* [EXERCISE REQUIREMENTS]:
Count the lines below that contain the string "this", treating uppercase and lowercase as different. Reply with the number only.

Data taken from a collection
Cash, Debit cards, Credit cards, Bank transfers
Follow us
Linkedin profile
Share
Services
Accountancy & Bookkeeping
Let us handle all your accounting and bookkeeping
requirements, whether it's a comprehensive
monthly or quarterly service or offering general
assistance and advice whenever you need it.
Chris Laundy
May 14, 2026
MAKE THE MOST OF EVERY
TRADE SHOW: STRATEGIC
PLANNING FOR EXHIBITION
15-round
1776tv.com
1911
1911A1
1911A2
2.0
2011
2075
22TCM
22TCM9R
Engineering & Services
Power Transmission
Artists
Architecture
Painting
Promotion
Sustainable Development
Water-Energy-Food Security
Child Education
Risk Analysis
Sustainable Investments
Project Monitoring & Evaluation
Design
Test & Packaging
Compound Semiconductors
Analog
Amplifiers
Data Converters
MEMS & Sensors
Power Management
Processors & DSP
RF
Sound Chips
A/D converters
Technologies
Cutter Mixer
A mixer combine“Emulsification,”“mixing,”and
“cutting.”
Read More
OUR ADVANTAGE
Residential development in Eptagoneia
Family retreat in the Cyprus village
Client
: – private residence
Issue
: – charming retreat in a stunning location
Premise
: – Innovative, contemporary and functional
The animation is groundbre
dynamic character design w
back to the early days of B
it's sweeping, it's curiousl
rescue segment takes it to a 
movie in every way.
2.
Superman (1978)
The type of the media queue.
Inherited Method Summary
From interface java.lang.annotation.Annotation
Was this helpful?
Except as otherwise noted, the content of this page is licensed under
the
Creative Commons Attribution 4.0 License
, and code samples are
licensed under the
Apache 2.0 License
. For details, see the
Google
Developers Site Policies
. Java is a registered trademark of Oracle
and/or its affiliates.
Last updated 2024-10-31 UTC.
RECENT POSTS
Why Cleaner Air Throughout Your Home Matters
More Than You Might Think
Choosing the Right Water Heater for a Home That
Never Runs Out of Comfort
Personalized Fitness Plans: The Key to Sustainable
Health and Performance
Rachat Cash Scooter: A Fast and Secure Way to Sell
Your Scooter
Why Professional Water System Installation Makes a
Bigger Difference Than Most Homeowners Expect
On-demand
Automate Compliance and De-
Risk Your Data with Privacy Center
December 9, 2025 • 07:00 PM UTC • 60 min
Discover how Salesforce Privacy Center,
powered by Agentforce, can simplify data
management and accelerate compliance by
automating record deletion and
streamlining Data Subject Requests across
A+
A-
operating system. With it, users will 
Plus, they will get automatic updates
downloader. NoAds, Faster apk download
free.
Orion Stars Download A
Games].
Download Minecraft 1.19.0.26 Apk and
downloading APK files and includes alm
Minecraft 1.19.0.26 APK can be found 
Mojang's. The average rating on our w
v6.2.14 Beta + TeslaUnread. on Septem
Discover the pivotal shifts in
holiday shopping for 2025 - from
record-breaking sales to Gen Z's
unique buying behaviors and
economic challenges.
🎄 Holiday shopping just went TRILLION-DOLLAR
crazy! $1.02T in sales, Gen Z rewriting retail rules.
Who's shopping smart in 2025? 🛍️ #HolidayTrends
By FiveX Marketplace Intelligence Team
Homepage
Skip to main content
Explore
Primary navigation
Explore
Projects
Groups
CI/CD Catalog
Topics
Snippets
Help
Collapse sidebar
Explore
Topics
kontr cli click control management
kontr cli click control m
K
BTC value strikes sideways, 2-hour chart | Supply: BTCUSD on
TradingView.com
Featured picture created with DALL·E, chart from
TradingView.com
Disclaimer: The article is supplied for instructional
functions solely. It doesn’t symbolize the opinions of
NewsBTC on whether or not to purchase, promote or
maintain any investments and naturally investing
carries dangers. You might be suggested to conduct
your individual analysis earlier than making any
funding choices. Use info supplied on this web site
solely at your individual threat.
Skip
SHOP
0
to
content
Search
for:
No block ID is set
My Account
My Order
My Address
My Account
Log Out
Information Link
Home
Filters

* [RESPONSE]:
3